He embodied late-Soviet cool before it was overwhelmed by post-Soviet kitsch.
He defined late-Soviet hip before it was overrun by post-Soviet glitz.
He epitomized late-Soviet sincerity before it gave way to post-Soviet cynicism.
And he channeled late-Soviet angst before it morphed into post-Soviet nihilism.
Viktor Tsoi -- who died in an automobile accident 27 years ago this week, at the tragically young age of 28 -- would be in his mid-50s today.
We, of course, never got to see Tsoi in middle age.
Like all iconic figures who die before their time, the trailblazing Soviet rocker remains frozen in our minds: young and wild, iconoclastic and irreverent, clad in black jeans, a T-shirt, and a leather jacket. His wild mane of black hair flopping in the breeze.
A guitar in his hand. A cigarette dangling from his mouth. He always seemed to have a cigarette dangling from his mouth.
Tsoi remains a reminder of a more hopeful time. A time of introspection and anxiety, but also a time of promise.
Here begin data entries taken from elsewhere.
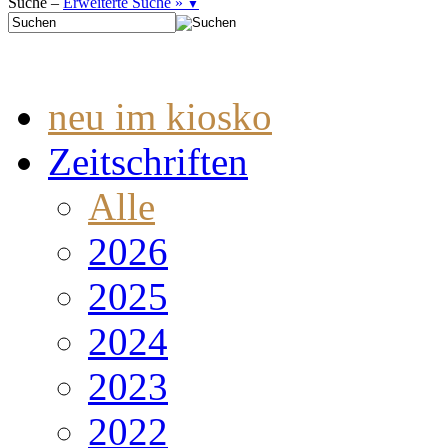
Suche –
Erweiterte Suche »
▼
neu im kiosko
Zeitschriften
Alle
2026
2025
2024
2023
2022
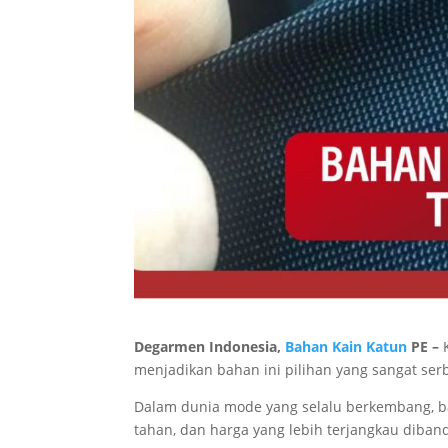
Degarmen Indonesia,
Bahan Kain Katun
PE –
menjadikan bahan ini pilihan yang sangat ser
Dalam dunia mode yang selalu berkembang, b
tahan, dan harga yang lebih terjangkau diba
A time when anything and everything seemed possible.
Tsoi played the last concert of his life on June 24, 1990, at Moscow's Luzhniki Stadium before a capacity crowd of 62,000. He closed the concert with his iconic protest anthem Peremen -- or Change.
Less than two months later he was dead.
No, we never got to see Tsoi in middle age.
But we have seen the generation he inspired. And for most of them, the hopes, dreams, and ideals of their youth died not long after Tsoi did.
Some of them are among those running Russia today. Some are among those cheering them on. Some are still holding out hope for that promise of change that was never truly fulfilled.
And Tsoi remains frozen in time, a symbol of a post-Soviet Russia that never was.